Wähl´ und stirb!

Demokratie-Diktat Für imperiale Ziele wird im Irak eine der wichtigsten Institutionen der modernen Welt missbraucht

Obwohl die Souveränität der Völker angeblich an Bedeutung verliert, wird der Legitimität von Regierungen nach wie vor größte Bedeutung beigemessen, auch wenn Wahlen dabei zur traurigen, womöglich gar blutigen Farce verkommen. Der Irak soll buchstäblich an den Haaren zur Wahl gezogen und die Welt zur Akzeptanz einer demokratischen Fassade gezwungen werden.

Dass auch in einem besetzten Land gewählt werden und eine solche Abstimmung sinnvoll sein kann, haben die Palästinenser gerade vorgeführt. Deren Votum war vor allem deshalb sinnvoll, weil dadurch faktisch das Existenzrecht eines palästinensischen Staates bestätigt wurde. Wie weit allerdings unter einer Besatzungsmacht und bei deren militärischen Eingriffen von einer wirklich fairen und demokratischen Mitbestimmung die Rede sein kann, ist eine andere Frage. Die Besatzungsmacht kann - wie das Israel mit dem unabhängigen Kandidaten Mustafa Barghouti vorgeführt hat - durch die eingeschränkte Bewegungsfreiheit eines Bewerbers das Wahlergebnis beeinflussen. Nur der großen, in den Jahrzehnten des Widerstands gereiften Disziplin des palästinensischen Volkes war es zu danken, dass diese Willkür nicht zu gefährlichen Polarisierungen führte. Selbst die bewaffneten Gruppen haben sich zu einer demokratischen Zukunft Palästinas bekannt, indem sie offenbar nirgendwo Bürger an der Stimmabgabe gehindert haben.

Genau diese Voraussetzung ist im Irak nicht gegeben. Für einen Großteil der Bürger wird am 30. Januar der Gang zur Wahlurne mit Gefahren für Leib und Leben verbunden sein. Und ein Großteil der Kandidaten kann sich nicht, wie das bei den palästinensischen Politikern der Fall ist, darauf berufen, jahrzehntelang die Besatzungsmacht bekämpft zu haben - im Gegenteil, viele stehen im Geruch der Kollaboration.

Eine unabhängige Zivilgesellschaft existiert im Irak nicht, und die Amerikaner können sie weder synthetisch erzeugen noch aus dem Boden stampfen.
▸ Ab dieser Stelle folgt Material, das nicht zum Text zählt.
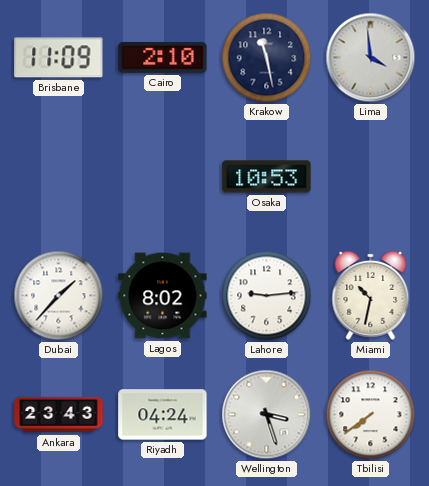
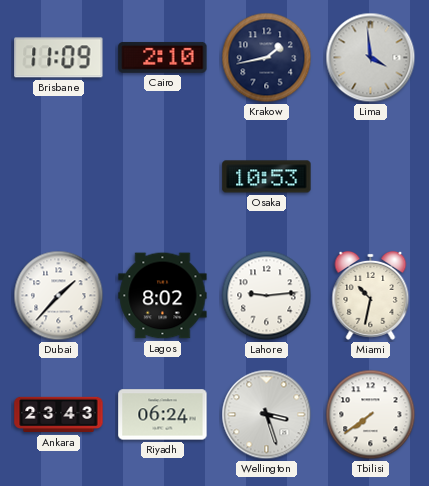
Krakow: 11:28 -> 1:43
Riyadh: 04:24 -> 06:24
Es scheint die Besatzungsmacht auch wenig zu stören, dass nunmehr alle bedeutenden sunnitischen Parteien die Wahl boykottieren wollen. Schon allein deshalb wird es sich um eine Farce handeln. Wenn andererseits die Schiiten - und offenbar auch die Kurden - wählen wollen, lässt die ausstehende Abstimmung Konturen einer Dreiteilung des Irak deutlicher denn je erkennen. Aber derartige Separationen und Spaltungen sind es womöglich, die von den USA gewollt werden.

Man darf gespannt sein, wie sich die Besatzer gegenüber einem mit ziemlicher Sicherheit aus dem schiitischen Lager kommenden Wahlsieger verhalten. Bisher ist es allerdings merkwürdig still um die Kandidaten - die Weltgemeinschaft kennt eigentlich nur Premier Ijad Allawi, den Wunschkandidaten der Amerikaner, der freilich nicht so leicht siegen dürfte wie Hamid Karzai in Afghanistan.

Man sollte sich darüber im klaren sein, dass für imperiale Ziele eine der wichtigsten Institutionen der modernen Welt missbraucht und damit entscheidend entwertet wird. Freie Wahlen gehörten in der Zeit der System-Konfrontation zum attraktivsten Mobiliar des Westens, weil sie als Möglichkeit der politischen Artikulation den Bürgern hin und wieder ein Anlass zu selbstbewusster Mitbestimmung waren. Die Institution der freien Wahlen galt als ein entscheidender Vorzug sowohl gegenüber den sozialistischen als auch den meisten Ländern der Dritten Welt. Den Regierungen dieser Staaten wurde zu Recht mangelnde Legitimität vorgeworfen. Anderthalb Jahrzehnte nach dem Untergang des Ostblocks - der ein Sieg der Demokratie gewesen sein soll - wird nun demokratische Legitimität ohne staatliche Souveränität zur Selbstverständlichkeit erklärt. Es ist erstaunlich, dass sich auch die UNO das widerstandslos gefallen lässt. Eine ihrer wichtigsten Aufgaben wäre es doch gerade jetzt, anhand eindeutiger Kriterien zu definieren, unter welchen Umständen Wahlen möglich sind und unter welchen auf keinen Fall.